花籠3

『全員土下座だ、カス共』あの時は何よりも全てが弱く醜く見えてたのだ。人の技術に対する探究心や好奇心は多くあったが、他はどうでもよかった。己に対してもどこか危うかったのかもしれない。だが、自分を使い金を稼いだり相手を洗脳するようなことも平然としていた。
それこそ悪人、と言われるものたちからも引かれるようなこともしていただろう。過去に対して後悔はない、だが…ラディッツ相手には少し話したくない気持ちがでかい。

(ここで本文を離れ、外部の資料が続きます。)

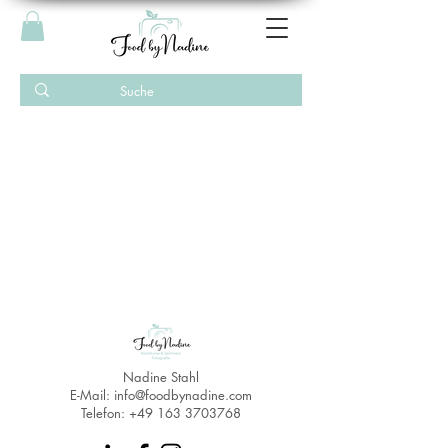
Nadine Stahl
E-Mail:
info@foodbynadine.com
Telefon:
+49 163 3703768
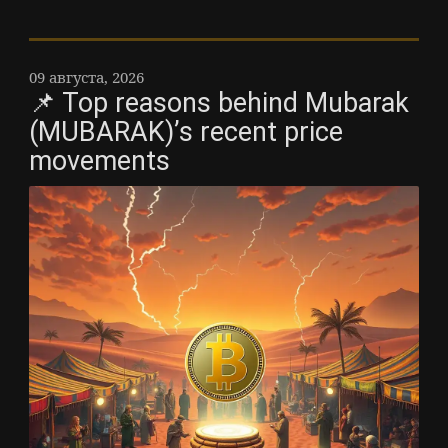
09 августа, 2026
📌 Top reasons behind Mubarak
(MUBARAK)’s recent price
movements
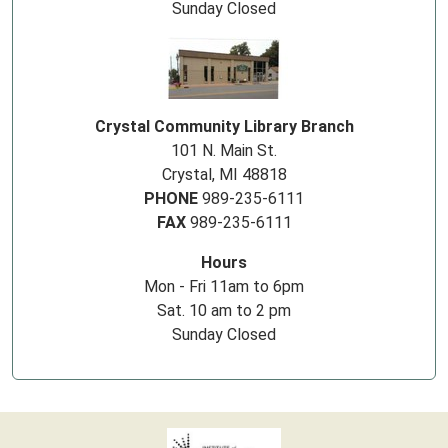
Sunday Closed
Crystal Community Library Branch
101 N. Main St.
Crystal, MI 48818
PHONE
989-235-6111
FAX
989-235-6111
Hours
Mon - Fri 11am to 6pm
Sat. 10 am to 2 pm
Sunday Closed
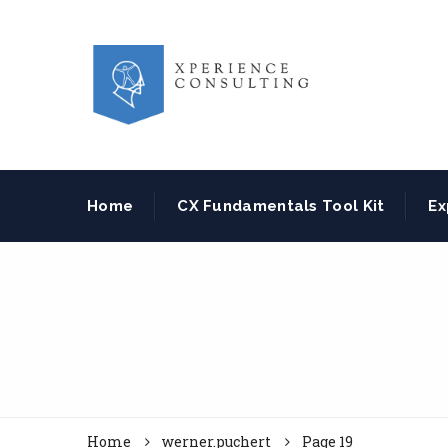
Home
CX Fundamentals Tool Kit
Ex
Home
werner.puchert
Page 19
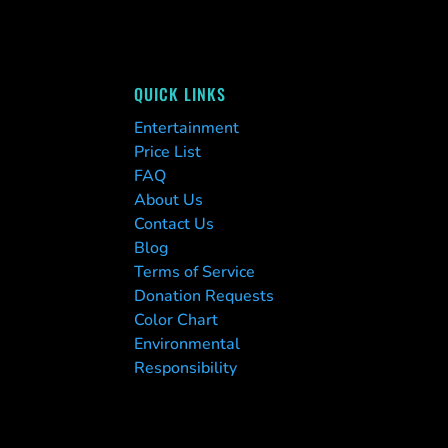
QUICK LINKS
Entertainment
Price List
FAQ
About Us
Contact Us
Blog
Terms of Service
Donation Requests
Color Chart
Environmental
Responsibility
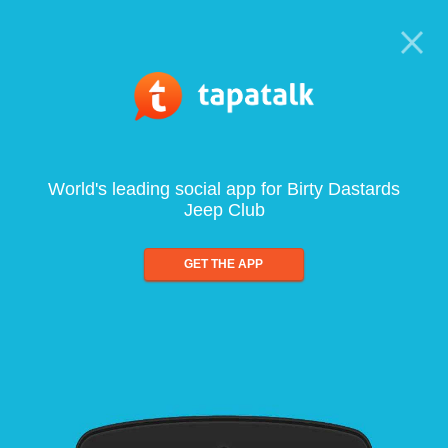
World's leading social app for Birty Dastards
Jeep Club
GET THE APP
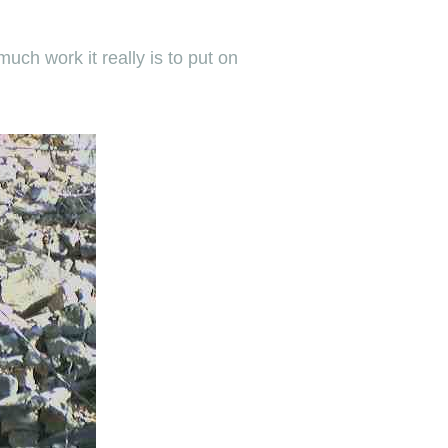
uch work it really is to put on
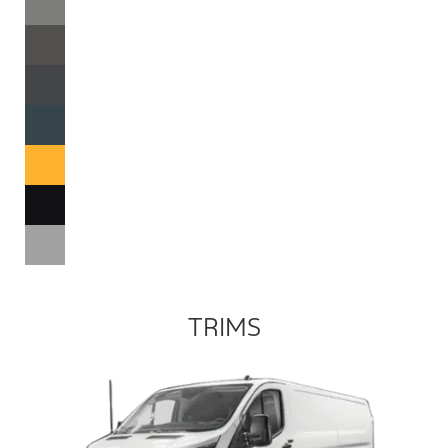
TRIMS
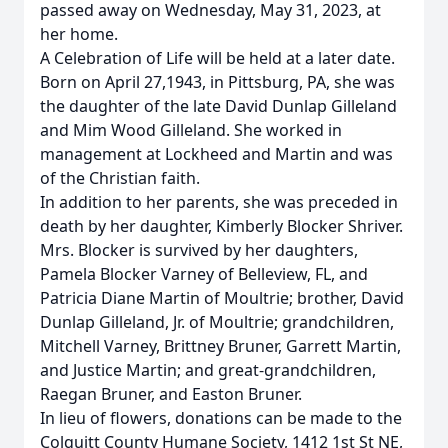
passed away on Wednesday, May 31, 2023, at
her home.
A Celebration of Life will be held at a later date.
Born on April 27,1943, in Pittsburg, PA, she was
the daughter of the late David Dunlap Gilleland
and Mim Wood Gilleland. She worked in
management at Lockheed and Martin and was
of the Christian faith.
In addition to her parents, she was preceded in
death by her daughter, Kimberly Blocker Shriver.
Mrs. Blocker is survived by her daughters,
Pamela Blocker Varney of Belleview, FL, and
Patricia Diane Martin of Moultrie; brother, David
Dunlap Gilleland, Jr. of Moultrie; grandchildren,
Mitchell Varney, Brittney Bruner, Garrett Martin,
and Justice Martin; and great-grandchildren,
Raegan Bruner, and Easton Bruner.
In lieu of flowers, donations can be made to the
Colquitt County Humane Society, 1412 1st St NE,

「…ふられたらなにするかわからんしな」もちろん、ここまでドツボにハマらせてくれたのだからただでは離さない。キセルの灰をおとし、ラディッツの居るベッドへと向かった。
──
少し痛む腰をおさえながら、ゆっくりとリビングへと向かうと朝食が机の上へと置かれてあり花があしらわれた便箋が添えられていた。
片手で取り内容を見ると、カリグラからだ。
「…あいつ、オレに対して甘いとこあるよな」なんてアンバランスな彼なのか。
『飯食っておけよ、お前一人になると雑だからな 。少し出かけてくる、なるべく早く帰る。
カリグラ』黒いインクでサラサラと綺麗に書かれた文字。彼のきめ細やかな性格が出ている。
用意されたご飯の空腹へと誘う匂いがしてきて、ごくりと飲み込み食べる。
どうせなら起こして欲しかったものだが……いや、いつの間にか寝ていたのだから仕方ないのだろうか?。
絶妙な火加減で焼かれたパンをつまみ食べながらも考える。昨夜は結局彼のことをあまりしれずだった…、はぐらかされ彼の心と離された感覚が未だにある。
「こうやって用意もしてくれるのにな…」野菜の味が甘く広がったスープが体を温めてくれるが、心はまだ冷たいまま。